While acknowledging that I don't know whether I can tell the difference in every case or not, I would summarize my own preference for lossless audio in the following terms. Choosing lossy audio, my best case scenario is that I save space or bandwidth because I can't tell the difference; my worst case scenario is that I'm missing some element of the music, whether it is consciously noticeable, something I'm unaware of entirely, or perhaps something that I may only be experiencing on a somatic level that doesn't reach the level of conscious thought (I know that the possibility of this last option will be contested by some, and that's fair enough).

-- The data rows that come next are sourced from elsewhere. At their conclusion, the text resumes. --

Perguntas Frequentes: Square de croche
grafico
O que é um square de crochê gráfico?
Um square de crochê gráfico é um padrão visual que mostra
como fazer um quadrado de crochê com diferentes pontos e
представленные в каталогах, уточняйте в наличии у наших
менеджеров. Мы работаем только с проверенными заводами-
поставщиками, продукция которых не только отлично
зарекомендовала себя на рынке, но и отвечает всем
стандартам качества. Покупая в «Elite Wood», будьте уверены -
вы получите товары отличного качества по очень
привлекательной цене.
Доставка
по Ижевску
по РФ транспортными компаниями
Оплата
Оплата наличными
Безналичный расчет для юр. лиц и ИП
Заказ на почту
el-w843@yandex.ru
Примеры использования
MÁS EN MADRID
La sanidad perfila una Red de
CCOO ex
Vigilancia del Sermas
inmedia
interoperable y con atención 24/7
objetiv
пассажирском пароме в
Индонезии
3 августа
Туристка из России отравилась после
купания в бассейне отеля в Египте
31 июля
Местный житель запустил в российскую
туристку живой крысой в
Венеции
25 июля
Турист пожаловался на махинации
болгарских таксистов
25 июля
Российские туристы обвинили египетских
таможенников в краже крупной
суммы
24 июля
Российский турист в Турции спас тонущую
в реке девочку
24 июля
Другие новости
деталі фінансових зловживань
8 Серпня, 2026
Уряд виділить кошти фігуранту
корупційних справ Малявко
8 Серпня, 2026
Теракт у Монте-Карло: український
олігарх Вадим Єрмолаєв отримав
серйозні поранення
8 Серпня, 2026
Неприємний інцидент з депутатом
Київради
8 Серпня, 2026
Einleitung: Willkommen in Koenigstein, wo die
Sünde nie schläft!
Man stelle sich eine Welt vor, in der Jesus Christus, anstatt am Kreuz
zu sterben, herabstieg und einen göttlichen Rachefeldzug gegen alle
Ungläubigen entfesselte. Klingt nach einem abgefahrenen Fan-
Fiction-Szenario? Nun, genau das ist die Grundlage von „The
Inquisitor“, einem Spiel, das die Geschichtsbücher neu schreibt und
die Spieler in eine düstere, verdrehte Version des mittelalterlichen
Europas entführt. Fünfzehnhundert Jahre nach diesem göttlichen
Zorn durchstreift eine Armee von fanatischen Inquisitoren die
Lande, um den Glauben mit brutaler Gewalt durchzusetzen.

Choosing lossless audio, my best case scenario is that I'm hearing the music in a higher fidelity, and increasing the amount I'm capable of appreciating; my worst case scenario is that I'm wasting some space or bandwidth for the reassurance. Basically, Pascal's Wager, but for audio.
There are measurably much larger effects from insufficient replication hardware. Are you using the same amp, speakers, room, listening position, and volume level as the person who mastered the recording? No? Then your difference in setup is adding much larger differences than -90 dB RMSE.
It's all a painfully fruitless effort when you learn that most masters don't even consider the phasing of instrument microphones and none of it is at all a close approximation of what it would be like to be in a room listening to instruments. It's good enough, yeah, but there are much more important and difficult threads to tug than lowering noise in the signal chain.